Impian
Senin,
26 2007 12:00 WIB
4624
Dibaca
Tools
Box
Suatu
hari, ketika sedang terburu-buru, sepasang suami istri mencegat saya.
Sang suami menggendong seorang bocah perempuan berusia sekitar empat
tahun. Wajah sang suami tampak kusut. Istrinya, walau mencoba tenang,
tidak mampu menyembunyikan kegalauan hatinya.
Sang
suami menceritakan bahwa dia dan istrinya baru saja mendatangi kantor
KONI di kawasan Senayan Jakarta. Kedatangannya untuk bertemu pengurus
KONI karena dia membutuhkan bantuan. "Kakaknya sedang sakit dan
sekarang sedang dirawat di rumah sakit," ujar sang suami sembari
menunjuk bocah di gendongannya. "Kami kebingungan bagaimana
membayar rumah sakit nanti. Kami tadinya berharap bisa minta bantuan
pengurus KONI."
Saya
lupa namanya. Tapi sang suami mengaku dia atlet senam yang pernah
mempersembahkan sejumlah medali bagi Indonesia. Sepintas saya melihat
sang istri memegang beberap foto yg tampaknya foto sang suami ketika
meraih medali. Entah pada kejuaraan apa.
Mereka
mengaku juga sudah mendatangi Hotel Century di kawasan Senayan, yang
menjadi pusat penampunganl atlet-atlet, tapi tidak ada satu pun teman
atlet yang sanggup menolong. "Suami saya dulu jadi pahlawan bagi
negara. Tapi kini hidup kami terlunta-lunta," sang istri
bergumam lirih. "Kami sebenarnya malu, tapi bingung bagaimana
membayar rumah sakit nanti," dia menambahkan.
Menghadapi
situasi yang mendadak seperti itu, ketika saya sedang bergegas, maka
yang pertama terpikir adalah ini modus penipuan baru. Kalau Anda
tinggal di Jakarta, pikiran seperti ini sangat lumrah. Di Ibu Kota,
segala jenis penipuan dengan modus yang beraneka sering terjadi.
Saya
minta maaf karena harus segera berlalu dan meminta nomor telepon
mereka yang bisa saya hubungi. Juga alamat lengkap. Dengan wajah kuyu
mereka mengatakan tidak punya telepon. "Untuk makan saja susah,"

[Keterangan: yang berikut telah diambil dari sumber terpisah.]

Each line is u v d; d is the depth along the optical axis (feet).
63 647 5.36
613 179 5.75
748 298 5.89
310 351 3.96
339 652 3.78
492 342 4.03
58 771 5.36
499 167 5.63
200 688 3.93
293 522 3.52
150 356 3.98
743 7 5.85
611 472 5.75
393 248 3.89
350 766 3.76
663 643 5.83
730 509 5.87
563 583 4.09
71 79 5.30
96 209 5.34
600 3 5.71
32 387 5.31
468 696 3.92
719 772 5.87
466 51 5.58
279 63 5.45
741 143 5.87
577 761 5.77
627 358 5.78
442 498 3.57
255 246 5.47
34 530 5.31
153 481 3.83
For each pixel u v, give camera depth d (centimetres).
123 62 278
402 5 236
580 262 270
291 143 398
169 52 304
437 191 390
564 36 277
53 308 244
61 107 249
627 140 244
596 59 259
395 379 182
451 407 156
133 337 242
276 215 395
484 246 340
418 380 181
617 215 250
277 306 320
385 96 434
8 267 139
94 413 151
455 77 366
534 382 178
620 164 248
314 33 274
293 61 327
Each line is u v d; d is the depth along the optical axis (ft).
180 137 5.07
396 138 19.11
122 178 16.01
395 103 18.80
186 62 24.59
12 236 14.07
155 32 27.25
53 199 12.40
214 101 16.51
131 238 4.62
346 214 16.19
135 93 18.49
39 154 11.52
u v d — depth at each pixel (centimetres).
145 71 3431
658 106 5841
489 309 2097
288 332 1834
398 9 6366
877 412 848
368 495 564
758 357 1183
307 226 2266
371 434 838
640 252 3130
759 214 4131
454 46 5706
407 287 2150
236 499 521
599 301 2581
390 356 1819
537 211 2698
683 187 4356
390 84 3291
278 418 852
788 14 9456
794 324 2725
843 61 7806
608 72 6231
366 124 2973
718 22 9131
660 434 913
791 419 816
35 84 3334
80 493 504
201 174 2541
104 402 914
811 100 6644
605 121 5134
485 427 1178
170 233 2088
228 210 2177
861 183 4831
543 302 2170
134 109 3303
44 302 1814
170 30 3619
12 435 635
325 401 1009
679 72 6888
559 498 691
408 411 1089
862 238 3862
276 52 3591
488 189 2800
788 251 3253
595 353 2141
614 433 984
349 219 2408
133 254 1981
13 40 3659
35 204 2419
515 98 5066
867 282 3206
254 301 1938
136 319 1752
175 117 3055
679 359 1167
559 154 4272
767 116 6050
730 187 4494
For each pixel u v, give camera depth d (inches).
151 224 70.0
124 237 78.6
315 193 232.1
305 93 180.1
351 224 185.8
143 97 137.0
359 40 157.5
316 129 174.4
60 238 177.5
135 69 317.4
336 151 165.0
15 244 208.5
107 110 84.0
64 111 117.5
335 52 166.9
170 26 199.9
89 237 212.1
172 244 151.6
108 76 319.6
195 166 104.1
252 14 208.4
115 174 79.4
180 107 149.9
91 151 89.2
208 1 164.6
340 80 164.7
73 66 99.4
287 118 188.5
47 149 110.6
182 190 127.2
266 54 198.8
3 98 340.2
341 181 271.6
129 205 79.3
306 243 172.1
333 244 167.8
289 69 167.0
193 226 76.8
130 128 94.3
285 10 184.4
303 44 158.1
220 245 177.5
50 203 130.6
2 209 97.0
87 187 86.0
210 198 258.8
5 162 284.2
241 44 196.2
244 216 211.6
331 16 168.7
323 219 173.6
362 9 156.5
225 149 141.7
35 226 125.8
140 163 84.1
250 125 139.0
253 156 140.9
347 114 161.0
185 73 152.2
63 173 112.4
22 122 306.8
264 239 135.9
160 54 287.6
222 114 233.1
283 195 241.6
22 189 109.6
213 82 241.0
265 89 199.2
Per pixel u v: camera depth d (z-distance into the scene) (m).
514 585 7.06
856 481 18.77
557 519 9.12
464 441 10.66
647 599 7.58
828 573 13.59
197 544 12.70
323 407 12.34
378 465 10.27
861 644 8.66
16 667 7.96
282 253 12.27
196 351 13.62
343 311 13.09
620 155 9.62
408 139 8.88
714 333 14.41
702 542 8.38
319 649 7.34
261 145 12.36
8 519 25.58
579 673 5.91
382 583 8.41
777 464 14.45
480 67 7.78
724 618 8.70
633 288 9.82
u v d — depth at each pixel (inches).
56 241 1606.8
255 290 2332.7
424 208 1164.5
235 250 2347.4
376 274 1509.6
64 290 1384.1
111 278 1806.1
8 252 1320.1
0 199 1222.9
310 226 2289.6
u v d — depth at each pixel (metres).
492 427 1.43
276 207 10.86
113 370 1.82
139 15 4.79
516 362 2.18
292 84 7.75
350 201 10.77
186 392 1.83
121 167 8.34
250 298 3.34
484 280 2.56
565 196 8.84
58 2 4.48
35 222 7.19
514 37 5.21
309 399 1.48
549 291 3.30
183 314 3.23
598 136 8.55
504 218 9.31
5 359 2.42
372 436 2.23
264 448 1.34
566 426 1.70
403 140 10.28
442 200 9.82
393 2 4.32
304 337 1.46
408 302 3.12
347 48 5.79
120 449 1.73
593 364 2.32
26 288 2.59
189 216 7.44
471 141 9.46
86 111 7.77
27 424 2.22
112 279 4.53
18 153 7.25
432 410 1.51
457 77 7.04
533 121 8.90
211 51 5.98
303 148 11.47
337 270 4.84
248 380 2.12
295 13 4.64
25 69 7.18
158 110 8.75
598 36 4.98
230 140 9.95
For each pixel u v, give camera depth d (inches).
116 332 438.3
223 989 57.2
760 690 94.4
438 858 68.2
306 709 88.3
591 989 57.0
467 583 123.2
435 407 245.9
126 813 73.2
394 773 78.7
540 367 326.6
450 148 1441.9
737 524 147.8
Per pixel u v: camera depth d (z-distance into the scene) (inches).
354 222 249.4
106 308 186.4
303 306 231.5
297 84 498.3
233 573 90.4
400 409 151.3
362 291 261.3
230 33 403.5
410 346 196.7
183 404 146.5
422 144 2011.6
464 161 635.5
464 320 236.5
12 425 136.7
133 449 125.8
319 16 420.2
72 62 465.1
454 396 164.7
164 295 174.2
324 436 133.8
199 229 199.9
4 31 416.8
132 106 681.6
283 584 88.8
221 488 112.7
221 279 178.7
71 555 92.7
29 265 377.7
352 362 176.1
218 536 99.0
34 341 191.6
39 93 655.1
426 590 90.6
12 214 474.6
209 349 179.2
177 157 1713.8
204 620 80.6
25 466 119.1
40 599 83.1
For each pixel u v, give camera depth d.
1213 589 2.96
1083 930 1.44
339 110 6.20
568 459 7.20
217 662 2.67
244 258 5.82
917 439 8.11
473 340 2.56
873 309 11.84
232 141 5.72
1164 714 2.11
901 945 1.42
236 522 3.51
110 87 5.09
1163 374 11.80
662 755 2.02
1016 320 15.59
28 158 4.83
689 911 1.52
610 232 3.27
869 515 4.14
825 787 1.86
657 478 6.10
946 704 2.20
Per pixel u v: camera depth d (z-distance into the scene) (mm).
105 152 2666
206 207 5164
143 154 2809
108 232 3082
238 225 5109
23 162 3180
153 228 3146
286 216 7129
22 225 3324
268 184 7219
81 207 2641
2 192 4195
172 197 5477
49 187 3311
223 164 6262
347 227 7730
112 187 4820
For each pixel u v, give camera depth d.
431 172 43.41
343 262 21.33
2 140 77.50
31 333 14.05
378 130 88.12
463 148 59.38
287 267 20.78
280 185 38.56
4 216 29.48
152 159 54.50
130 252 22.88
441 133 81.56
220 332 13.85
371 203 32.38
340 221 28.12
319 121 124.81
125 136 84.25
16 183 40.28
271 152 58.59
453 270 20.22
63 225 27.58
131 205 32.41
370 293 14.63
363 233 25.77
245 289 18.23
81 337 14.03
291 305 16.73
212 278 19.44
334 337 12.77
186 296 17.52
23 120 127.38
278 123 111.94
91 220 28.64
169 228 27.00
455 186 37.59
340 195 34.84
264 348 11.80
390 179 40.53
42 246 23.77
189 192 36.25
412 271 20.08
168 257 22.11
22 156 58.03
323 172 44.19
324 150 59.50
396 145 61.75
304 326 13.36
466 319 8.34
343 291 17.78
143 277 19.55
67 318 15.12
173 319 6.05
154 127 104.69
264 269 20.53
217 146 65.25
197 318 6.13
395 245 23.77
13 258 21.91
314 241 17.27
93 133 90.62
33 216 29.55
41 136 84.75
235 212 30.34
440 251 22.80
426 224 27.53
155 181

ujar sang suami. Sementara wajahnya tampak ragu-ragu ketika mencatat
alamat rumahnya. Dia seakan tidak yakin saya dapat menemukan alamat
mereka. Alamat yang memang sulit dilacak.
Karena
harus bergegas saya terpaksa meninggalkan mereka. Tetapi pertemuan
tadi tetap mengganggu ketenangan hati saya. Kalau ternyata suami
istri itu memang membutuhkan uang, dan anak mereka saat itu
betul-betul membutuhkan perawatan, alangkah teganya saya? Hati saya
terus gelisah.
Di
tempat pertemuan, saya tidak bisa tenang. Dorongan kuat membuat saya
akhirnya memutuskan kembali ke lokasi tadi untuk mencari suami istri
tersebut walau hanya dengan sejumlah uang yang ada di dompet.
Tapi
apa mau dikata, sepasang suami itu sudah tidak terlihat lagi. Mereka
sudah pergi. Dada saya terasa sesak. Saya menyesal tidak segera
mengambil keputusan saat itu juga. Ego saya ternyata mengalahkan
hati. Ego saya menahan hati saya untuk segera memberi bantuan. Ego
saya tidak rela ditipu.
Setelah
pergulatan bathin itu saya menyadari apalah artinya tertipu sejumlah
uang ketimbang sampai sekarang hati tidak bisa tenang. Saya terus
memikirkan betapa saat itu suami istri tersebut harus kebingungan dan
sedih memikirkan nasib anak mereka yang sedang dirawat di rumah
sakit.
Mungkin
karena beberapa kali Kick Andy menampilkan tayangan berupa bantuan
kepada sejumlah narasumber yang kami tampilkan, ada kesan saya
memiliki dana untuk filantropi, untuk membantu orang-orang yang
membutuhkan. Jujur saja saya tidak punya. Selama ini saya hanya
berusaha mencari donatur yang memiliki visi sama dengan topik-topik
yang diangkat di Kick Andy.
Karena
itu, saya bermimpi suatu hari kelak saya bisa mengumpulkan sejumlah
dana dari para donatur, dimana dana tersebut dapat saya gunakan untuk
membantu saudara-saudara kita yang membutuhkannya. Saya yakin di
tengah kondisi masyarakat yang cenderung individual belakangan ini,
masih banyak hati manusia yang mudah terketuk melihat penderitaan
sesama. Masih banyak orang yang tergerak untuk rasa kemanusiaan.
Saya
bermimpi suatu hari kelak Kick Andy dapat menjadi jembatan yang
mempertemukan dua kepentingan. Kepentingan orang-orang yang ingin
membantu -- tetapi kerap tidak tahu cara yang tepat -- dengan mereka
yang membutuhkan. Semoga Tuhan mengabulkan mimpi saya.